* **GIVEN INSTRUCTION**: Output the text lines of every item below verbatim, omitting the pictures.

##### ITEMS

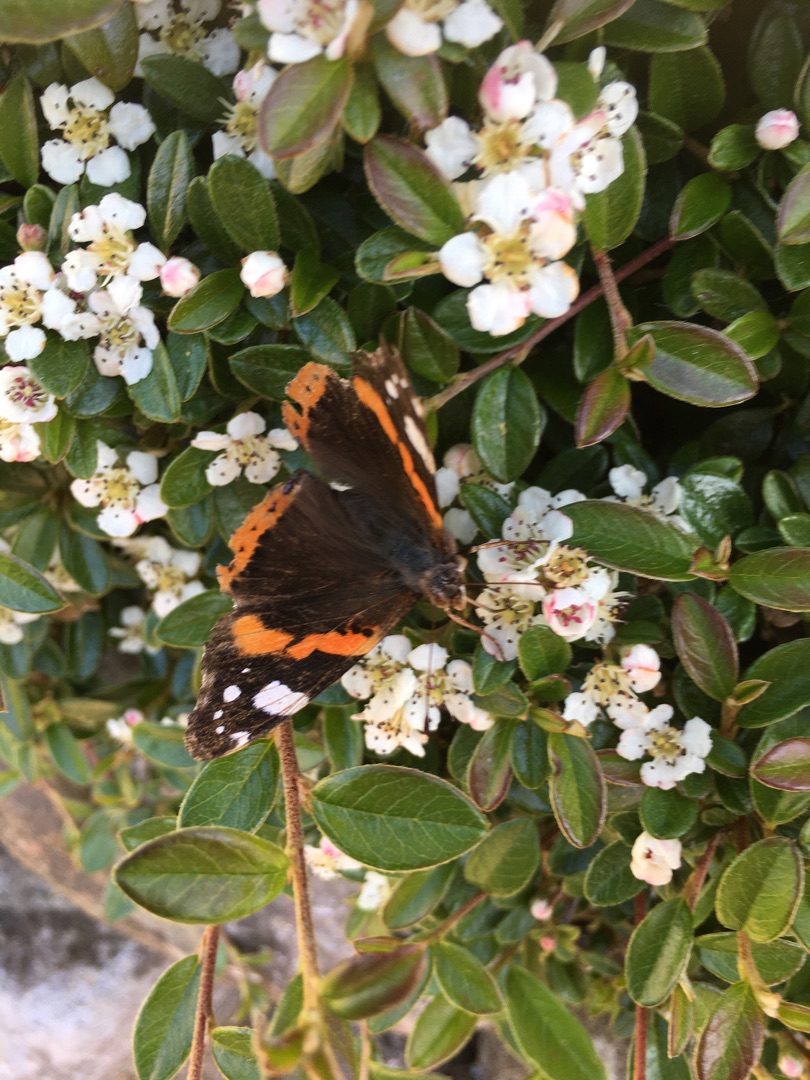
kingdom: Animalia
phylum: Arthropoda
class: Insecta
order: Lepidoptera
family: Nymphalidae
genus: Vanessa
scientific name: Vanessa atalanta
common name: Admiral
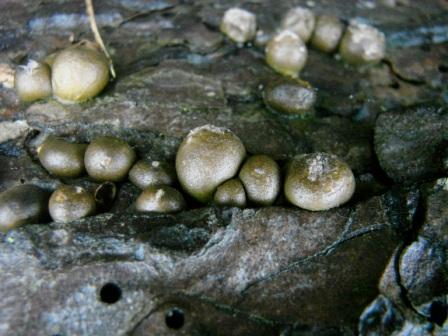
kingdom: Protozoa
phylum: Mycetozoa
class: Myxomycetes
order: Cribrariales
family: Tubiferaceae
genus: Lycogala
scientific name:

##########

* **ANSWER TO THIS EXERCISE**:
kingdom: Animalia
phylum: Arthropoda
class: Insecta
order: Lepidoptera
family: Nymphalidae
genus: Vanessa
scientific name: Vanessa atalanta
common name: Admiral
kingdom: Protozoa
phylum: Mycetozoa
class: Myxomycetes
order: Cribrariales
family: Tubiferaceae
genus: Lycogala
scientific name:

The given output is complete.